Sonorus,” Rhiannon whispered, bracing herself against the pain it would cause to her sensitive ears as she ran the words over in her head. “MEDIC! GET ME A MEDIC!” she bellowed, her voice echoing over the lake surface. Satisfied she’d been heard as the stands stirred and muttered, she released the amplifying spell and paddled frantically for the jetty where they’d started the task, the white-robed figures of healers hurrying there from their positions on the lakeshore.

“There’s vines in there – they pulled her deeper an’ I th-th-think the pressure was hurtin’ her somehow – even before she got mobbed by the grindylows, but after that – it w’s all over, we couldn’ get t’ her fast enough an’ I think she had a seizure, it’s – it was bad down there,” Rhiannon babbled, only calming when Madam Pomfrey took her by the shoulders and shook her gently – not that that helped her dizziness at all.

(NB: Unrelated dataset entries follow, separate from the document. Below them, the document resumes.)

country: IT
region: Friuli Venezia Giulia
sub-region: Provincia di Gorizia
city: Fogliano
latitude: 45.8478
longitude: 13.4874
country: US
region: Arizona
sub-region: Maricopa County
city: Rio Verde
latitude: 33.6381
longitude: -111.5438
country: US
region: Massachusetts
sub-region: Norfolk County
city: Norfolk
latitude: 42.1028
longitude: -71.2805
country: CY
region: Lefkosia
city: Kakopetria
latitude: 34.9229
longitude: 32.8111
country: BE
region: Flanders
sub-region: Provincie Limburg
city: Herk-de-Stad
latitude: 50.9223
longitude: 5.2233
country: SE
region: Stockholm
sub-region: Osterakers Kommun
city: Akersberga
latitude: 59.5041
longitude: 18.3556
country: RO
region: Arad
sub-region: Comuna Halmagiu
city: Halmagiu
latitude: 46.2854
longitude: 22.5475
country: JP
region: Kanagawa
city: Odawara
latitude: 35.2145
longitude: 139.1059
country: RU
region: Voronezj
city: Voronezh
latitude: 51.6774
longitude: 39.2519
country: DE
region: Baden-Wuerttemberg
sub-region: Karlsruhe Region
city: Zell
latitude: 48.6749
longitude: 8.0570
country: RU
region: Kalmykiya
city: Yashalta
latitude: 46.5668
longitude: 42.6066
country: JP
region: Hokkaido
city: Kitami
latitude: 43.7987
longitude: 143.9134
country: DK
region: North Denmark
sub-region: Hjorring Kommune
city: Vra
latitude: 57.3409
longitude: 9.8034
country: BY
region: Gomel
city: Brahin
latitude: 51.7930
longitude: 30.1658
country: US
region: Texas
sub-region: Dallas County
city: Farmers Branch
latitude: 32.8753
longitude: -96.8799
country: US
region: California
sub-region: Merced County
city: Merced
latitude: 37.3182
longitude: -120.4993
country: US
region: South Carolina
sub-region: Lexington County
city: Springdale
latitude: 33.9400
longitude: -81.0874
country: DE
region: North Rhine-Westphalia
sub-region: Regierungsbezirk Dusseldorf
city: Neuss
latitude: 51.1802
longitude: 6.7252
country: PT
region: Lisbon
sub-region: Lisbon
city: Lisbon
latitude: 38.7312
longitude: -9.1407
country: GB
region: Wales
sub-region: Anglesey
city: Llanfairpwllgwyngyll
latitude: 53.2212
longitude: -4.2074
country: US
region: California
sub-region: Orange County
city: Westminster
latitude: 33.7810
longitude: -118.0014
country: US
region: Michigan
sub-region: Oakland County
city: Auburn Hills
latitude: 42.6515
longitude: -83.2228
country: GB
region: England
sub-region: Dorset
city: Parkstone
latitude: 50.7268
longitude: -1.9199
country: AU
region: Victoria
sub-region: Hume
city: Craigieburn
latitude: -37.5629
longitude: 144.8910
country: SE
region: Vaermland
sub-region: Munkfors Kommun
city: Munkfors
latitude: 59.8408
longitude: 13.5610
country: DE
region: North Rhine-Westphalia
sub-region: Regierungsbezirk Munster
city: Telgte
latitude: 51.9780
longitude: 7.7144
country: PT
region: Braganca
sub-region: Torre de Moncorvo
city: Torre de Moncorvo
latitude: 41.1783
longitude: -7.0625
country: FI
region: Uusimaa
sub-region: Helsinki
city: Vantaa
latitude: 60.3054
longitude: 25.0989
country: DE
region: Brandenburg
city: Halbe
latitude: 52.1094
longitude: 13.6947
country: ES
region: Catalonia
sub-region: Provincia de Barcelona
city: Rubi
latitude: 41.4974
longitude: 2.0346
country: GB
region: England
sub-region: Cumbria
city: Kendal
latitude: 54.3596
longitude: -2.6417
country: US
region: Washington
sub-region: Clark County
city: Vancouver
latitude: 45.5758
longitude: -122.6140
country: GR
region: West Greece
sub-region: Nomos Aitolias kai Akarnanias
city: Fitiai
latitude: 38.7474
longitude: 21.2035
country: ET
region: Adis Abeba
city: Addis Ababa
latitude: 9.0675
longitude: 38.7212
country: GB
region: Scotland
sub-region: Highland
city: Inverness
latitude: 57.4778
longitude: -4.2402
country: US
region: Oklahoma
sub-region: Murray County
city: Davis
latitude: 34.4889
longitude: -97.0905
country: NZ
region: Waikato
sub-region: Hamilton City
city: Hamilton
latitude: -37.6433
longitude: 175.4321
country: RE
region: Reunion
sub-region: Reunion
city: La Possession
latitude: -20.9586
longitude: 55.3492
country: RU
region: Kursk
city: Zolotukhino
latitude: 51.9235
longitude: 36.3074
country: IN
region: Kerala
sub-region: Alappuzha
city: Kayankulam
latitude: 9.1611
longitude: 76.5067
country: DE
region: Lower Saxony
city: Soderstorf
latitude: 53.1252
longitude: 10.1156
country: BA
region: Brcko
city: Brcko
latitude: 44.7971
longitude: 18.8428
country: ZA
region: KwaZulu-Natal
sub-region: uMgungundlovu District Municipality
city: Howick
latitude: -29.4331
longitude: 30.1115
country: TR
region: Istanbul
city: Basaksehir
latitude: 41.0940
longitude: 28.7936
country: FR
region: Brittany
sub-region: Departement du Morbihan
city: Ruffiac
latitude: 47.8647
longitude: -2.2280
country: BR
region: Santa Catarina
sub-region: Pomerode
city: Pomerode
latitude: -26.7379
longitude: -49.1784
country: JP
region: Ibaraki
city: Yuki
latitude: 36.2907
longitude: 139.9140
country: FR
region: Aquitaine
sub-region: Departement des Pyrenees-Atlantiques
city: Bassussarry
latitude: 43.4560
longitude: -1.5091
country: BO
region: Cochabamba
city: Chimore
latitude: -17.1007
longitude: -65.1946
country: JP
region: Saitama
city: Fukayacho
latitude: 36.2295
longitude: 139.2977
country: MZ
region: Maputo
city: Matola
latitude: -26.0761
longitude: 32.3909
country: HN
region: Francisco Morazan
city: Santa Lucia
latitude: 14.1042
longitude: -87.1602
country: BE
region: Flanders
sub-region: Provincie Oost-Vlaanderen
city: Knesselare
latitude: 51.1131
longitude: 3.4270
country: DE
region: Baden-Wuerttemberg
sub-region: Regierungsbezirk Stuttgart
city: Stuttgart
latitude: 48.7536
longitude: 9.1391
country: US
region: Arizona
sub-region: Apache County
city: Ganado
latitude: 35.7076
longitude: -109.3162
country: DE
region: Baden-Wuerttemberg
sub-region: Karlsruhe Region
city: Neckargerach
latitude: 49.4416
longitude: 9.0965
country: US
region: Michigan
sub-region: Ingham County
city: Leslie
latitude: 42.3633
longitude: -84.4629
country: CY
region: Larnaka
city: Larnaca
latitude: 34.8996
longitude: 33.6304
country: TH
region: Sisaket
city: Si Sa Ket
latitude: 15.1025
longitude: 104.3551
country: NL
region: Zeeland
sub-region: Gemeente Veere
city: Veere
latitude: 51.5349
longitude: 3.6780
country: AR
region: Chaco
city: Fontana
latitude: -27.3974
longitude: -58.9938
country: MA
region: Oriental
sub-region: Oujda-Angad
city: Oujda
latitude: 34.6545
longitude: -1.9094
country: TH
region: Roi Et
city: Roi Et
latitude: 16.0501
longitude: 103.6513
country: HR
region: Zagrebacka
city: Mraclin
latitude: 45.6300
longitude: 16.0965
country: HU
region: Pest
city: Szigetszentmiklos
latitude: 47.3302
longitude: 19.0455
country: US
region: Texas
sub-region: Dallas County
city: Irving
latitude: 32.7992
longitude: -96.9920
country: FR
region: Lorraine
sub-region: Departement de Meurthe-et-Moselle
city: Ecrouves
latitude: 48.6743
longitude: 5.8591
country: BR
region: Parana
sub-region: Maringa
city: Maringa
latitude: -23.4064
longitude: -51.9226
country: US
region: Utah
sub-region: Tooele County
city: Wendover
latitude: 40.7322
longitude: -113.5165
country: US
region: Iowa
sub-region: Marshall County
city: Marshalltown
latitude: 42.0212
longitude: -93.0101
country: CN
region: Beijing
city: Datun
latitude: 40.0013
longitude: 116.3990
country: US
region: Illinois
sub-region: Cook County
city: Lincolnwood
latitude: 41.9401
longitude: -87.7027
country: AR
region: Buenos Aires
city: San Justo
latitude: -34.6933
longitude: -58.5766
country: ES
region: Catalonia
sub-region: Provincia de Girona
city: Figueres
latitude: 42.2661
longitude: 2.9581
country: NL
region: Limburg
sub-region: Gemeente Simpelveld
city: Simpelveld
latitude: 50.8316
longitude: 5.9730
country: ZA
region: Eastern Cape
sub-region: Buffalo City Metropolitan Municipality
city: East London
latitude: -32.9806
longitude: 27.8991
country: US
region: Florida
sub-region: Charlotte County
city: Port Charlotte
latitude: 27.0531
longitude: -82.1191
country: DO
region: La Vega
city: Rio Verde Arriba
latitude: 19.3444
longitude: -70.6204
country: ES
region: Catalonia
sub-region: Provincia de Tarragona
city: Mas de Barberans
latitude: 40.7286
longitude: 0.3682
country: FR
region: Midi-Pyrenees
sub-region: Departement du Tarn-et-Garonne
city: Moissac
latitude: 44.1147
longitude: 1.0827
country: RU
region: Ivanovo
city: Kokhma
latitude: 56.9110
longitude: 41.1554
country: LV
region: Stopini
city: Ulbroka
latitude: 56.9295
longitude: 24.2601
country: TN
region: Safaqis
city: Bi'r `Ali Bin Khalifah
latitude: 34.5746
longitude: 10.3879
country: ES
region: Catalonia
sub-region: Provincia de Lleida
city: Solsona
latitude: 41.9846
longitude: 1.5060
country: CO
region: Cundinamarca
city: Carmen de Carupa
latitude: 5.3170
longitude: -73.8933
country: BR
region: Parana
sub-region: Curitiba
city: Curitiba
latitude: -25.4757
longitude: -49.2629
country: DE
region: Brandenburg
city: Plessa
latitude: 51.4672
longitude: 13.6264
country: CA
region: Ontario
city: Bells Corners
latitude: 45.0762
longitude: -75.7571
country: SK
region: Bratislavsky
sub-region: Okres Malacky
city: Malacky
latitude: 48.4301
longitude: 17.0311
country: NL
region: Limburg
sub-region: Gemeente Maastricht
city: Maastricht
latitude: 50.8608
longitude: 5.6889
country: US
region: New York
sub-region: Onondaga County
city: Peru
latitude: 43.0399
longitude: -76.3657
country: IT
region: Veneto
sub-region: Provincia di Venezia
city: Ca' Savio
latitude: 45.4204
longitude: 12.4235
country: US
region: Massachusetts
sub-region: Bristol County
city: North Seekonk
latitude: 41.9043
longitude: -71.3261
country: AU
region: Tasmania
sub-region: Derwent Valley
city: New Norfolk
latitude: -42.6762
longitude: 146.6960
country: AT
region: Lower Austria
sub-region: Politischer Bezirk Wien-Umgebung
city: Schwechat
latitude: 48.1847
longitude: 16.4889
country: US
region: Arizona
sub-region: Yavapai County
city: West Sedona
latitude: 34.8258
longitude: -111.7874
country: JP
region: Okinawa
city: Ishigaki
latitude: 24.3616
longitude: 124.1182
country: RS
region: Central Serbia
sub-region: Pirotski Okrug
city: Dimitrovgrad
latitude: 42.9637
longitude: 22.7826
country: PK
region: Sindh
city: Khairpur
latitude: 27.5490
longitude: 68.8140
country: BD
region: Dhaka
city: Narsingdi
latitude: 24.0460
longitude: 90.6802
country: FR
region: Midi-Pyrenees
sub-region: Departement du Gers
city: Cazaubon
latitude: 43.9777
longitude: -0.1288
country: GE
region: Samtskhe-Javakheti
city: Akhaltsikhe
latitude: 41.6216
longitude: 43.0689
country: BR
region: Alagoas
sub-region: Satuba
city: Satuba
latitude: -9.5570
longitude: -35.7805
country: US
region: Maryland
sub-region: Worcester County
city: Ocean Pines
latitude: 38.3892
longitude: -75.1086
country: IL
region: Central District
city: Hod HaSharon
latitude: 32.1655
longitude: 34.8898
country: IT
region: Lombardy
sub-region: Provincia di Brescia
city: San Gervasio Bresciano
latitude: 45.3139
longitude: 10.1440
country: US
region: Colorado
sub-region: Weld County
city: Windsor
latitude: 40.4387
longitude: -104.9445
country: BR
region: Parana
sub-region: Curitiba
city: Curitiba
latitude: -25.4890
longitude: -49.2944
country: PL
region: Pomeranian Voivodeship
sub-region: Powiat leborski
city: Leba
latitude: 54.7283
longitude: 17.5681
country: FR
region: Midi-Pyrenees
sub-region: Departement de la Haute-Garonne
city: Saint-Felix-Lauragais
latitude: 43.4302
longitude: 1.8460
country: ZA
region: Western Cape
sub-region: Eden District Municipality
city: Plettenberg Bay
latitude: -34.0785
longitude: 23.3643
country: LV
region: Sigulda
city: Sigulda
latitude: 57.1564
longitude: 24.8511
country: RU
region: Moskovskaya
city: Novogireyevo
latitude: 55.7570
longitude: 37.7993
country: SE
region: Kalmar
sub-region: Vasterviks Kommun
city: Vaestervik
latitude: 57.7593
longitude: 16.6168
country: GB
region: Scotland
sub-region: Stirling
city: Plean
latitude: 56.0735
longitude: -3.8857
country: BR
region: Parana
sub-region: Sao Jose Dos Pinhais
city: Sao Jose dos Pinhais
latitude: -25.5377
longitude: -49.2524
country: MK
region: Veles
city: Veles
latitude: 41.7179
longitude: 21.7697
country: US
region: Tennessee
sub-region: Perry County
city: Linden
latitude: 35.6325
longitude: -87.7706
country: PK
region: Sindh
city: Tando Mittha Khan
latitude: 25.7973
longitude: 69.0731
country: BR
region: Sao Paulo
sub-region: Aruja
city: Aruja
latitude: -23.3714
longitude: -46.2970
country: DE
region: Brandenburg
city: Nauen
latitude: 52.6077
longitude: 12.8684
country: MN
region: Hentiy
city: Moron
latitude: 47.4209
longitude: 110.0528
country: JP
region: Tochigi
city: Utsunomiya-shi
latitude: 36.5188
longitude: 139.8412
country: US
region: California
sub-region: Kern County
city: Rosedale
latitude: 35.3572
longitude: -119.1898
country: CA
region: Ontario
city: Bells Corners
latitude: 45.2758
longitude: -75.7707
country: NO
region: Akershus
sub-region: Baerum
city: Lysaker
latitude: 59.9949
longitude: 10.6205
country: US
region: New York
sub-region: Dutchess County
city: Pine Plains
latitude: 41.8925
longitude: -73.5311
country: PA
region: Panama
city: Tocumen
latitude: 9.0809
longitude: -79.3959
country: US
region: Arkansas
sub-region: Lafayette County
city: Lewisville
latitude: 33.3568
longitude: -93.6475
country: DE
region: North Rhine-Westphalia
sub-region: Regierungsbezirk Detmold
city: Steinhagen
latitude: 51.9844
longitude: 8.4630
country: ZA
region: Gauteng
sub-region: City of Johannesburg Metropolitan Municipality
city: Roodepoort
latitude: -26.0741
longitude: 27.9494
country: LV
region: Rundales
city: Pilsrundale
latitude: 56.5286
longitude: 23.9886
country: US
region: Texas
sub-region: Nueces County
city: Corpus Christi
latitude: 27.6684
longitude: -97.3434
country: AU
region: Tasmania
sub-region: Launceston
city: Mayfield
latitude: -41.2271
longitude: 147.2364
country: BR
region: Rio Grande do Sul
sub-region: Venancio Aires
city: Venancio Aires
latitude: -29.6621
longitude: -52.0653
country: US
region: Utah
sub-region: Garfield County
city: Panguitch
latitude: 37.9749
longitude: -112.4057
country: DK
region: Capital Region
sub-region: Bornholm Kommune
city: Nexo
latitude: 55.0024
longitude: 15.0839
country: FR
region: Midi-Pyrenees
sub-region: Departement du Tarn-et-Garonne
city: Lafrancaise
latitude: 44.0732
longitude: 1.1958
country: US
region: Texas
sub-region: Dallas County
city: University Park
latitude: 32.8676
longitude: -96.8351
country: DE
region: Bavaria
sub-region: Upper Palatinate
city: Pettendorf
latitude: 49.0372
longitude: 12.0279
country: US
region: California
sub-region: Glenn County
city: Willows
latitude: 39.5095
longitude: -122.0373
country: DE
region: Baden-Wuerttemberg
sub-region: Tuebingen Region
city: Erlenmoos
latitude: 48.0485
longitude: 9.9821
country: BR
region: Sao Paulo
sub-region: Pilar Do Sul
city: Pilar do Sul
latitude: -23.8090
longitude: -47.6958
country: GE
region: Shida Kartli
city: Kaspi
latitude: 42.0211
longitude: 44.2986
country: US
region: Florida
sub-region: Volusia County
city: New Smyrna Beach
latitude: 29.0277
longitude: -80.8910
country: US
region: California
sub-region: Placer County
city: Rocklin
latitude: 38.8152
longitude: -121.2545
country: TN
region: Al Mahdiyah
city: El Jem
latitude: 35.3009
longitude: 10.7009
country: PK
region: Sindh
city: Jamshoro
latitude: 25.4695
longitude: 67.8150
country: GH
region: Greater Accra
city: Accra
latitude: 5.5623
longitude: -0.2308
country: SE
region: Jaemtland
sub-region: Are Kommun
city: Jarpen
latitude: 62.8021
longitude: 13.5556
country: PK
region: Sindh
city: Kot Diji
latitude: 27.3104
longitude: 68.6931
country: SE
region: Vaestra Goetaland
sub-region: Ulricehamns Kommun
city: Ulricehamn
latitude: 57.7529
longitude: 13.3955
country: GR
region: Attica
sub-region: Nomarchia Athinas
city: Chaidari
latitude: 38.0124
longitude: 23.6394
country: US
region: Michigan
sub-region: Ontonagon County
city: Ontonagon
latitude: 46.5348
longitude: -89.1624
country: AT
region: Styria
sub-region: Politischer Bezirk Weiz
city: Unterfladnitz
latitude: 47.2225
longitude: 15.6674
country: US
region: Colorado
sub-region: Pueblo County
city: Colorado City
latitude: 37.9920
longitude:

“Hey. Hey, no – look at me. Breathe,” Madam Pomfrey told Rhiannon firmly. “We’ve got your friend now, you’ve done the right thing and we’ll take care of Miss Delacour from here. You’re in rough shape too, you came up too damn fast – I’m calling a bloody intermission on medical grounds, come here – missiculum champions, if you came up with Rhiannon I want you at the starting deck too and I don’t care what the judges say, they are giving me ten minutes or I’ll take them before the Wizengamot.”

There was no arguing with Madam Pomfrey on the warpath, and all Rhiannon could do was sag in the nurse’s grip as she was pulled unresisting from the water, exhausted and fighting unconsciousness as the ache in her joints intensified sharply. Stupid, stupid – Viktor had gone over decompression sickness with them as soon as they had learned the task would involve diving. But as a warm glow of magic slowly seeped into her muscles, Rhiannon could only grin weakly – as far as she knew Fleur was still alive, and she would risk decompression sickness any day for that.